<Lexalytics root>/data/themes

<<Tagger | Back to Data Directory index | Tokenizer>>

The themes directory contains the files that control theme extraction at all levels; documents, entities, and collections.

The following files may be customized by users in the themes section of a user directory. Click the name of the file for more information below.

rules.ptn Part-of-speech patterns that define theme extraction
stopwords.dat A list of words that should not be considered for themes
normalization.dat Rules for relating themes together

Customizing theme extraction in user/themes

rules.ptn

This controls the POS rules that determine if a combination of words is a theme or not. It is uses the Pattern File format.


stopwords.dat

This file is used to eliminate phrases that would match the POS rules contained within rules.ptn but are too common to be considered useful, last week for example.

The file is a single column .dat file. It can contain both single words and phrases (multi-word)

Single words will act as a stop on any phrase containing them:

hello will stop any phrase appearing that contains the word hello

Phrases will act as a stop on that particular phrase:

next week will stop next week, it will not stop sometimes next week

NOTE: stopwords.dat is case insensitive.


normalization.dat

NOTE: Salience does NOT ship with a normalization.dat by default.

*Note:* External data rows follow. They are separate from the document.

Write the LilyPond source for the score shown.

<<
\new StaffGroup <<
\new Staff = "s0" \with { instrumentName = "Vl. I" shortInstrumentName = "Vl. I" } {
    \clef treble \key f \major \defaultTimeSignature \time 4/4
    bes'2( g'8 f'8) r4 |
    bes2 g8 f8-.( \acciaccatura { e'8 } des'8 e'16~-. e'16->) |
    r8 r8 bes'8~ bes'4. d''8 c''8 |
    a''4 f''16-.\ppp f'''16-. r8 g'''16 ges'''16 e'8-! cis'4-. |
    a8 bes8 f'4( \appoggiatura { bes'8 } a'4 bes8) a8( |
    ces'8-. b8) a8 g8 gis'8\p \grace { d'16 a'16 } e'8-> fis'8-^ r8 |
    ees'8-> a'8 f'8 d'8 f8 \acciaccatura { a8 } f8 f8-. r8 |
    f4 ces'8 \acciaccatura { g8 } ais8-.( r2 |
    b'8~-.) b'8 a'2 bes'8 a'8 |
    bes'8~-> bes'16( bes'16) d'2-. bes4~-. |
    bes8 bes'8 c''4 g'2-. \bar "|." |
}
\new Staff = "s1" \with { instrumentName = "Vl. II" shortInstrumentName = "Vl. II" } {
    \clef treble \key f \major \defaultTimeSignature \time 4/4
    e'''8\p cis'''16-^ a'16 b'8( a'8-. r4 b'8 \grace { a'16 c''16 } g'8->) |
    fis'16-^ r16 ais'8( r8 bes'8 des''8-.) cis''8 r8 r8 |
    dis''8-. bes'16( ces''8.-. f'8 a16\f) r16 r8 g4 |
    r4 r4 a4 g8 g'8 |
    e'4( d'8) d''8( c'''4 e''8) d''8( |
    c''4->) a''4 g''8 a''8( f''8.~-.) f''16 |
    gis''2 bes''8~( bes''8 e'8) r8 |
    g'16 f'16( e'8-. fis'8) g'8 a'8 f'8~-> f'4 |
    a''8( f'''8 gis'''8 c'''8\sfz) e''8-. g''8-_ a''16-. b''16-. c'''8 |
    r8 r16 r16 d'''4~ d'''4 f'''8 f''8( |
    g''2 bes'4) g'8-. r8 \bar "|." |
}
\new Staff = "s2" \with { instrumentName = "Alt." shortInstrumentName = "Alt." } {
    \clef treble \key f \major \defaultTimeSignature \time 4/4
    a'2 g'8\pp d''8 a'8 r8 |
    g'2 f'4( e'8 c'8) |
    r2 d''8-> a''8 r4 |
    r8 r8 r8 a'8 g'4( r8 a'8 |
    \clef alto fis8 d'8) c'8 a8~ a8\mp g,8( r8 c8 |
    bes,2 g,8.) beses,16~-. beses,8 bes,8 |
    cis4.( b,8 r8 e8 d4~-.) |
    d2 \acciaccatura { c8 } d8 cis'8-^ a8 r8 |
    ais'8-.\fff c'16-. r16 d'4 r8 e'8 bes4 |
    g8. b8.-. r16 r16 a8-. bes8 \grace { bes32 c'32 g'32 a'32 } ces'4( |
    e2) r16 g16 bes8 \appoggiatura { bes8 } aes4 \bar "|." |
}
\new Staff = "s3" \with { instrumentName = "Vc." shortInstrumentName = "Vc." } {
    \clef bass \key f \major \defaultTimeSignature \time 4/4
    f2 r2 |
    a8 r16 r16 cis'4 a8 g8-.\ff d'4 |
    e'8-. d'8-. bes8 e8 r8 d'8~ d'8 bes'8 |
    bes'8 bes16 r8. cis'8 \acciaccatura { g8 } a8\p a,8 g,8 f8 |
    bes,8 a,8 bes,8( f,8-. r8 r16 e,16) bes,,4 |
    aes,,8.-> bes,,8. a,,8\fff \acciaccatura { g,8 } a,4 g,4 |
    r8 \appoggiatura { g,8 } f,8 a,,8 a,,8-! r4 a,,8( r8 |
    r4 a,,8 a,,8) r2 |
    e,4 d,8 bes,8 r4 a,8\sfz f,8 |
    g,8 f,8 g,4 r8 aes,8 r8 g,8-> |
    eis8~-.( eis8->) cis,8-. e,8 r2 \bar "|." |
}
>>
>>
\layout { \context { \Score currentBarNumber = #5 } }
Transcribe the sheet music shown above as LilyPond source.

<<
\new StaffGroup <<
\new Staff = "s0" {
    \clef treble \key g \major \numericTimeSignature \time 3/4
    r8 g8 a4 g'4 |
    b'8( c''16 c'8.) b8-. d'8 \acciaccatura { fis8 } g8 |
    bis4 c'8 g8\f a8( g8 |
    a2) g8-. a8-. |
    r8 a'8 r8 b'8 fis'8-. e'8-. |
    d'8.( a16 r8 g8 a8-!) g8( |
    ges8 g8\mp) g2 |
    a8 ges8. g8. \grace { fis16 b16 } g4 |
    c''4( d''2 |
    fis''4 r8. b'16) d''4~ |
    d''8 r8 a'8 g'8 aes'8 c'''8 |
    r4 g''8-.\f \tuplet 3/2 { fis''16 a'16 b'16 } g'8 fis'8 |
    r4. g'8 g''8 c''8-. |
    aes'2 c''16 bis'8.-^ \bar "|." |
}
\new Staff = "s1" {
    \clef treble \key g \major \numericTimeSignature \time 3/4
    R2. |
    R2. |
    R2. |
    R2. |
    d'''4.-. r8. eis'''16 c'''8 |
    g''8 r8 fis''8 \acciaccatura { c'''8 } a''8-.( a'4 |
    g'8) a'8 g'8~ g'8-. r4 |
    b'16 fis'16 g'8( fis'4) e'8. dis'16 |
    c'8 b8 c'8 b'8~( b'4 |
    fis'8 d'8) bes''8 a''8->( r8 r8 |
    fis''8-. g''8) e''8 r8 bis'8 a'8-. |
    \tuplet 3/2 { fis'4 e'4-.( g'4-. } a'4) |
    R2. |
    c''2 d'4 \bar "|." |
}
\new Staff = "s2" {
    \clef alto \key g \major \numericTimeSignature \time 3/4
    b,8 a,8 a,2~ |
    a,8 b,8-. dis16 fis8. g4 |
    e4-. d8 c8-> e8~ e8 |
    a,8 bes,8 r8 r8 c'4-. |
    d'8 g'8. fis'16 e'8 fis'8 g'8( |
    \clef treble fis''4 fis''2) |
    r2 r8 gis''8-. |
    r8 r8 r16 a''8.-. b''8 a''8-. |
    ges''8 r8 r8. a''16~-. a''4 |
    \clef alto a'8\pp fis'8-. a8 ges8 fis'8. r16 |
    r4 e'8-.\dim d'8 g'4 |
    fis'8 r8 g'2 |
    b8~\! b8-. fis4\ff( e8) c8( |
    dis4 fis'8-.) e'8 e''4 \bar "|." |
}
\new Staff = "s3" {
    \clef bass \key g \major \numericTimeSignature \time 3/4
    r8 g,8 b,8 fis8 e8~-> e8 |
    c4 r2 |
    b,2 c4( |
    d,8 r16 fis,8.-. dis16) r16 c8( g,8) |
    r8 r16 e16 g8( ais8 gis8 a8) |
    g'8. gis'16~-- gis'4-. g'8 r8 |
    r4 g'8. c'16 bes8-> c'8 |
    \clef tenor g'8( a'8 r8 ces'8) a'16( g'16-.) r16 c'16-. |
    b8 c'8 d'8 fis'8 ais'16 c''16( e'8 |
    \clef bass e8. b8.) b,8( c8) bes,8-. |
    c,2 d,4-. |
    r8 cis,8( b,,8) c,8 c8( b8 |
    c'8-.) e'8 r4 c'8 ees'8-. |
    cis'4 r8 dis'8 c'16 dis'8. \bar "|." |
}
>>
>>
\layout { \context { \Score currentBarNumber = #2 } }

If you create a normalization.dat, it is possible to normalize multiple different themes into the same theme. This is useful if you want to do some sort of roll-up. For example, you could normalize poor sound, great sound and good quality speakers into ''audio quality''.

To enable theme normalization create a normalization.dat under /data/user/themes with each entry in the format:

  • [stemmed_theme]<tab>[normalized_form]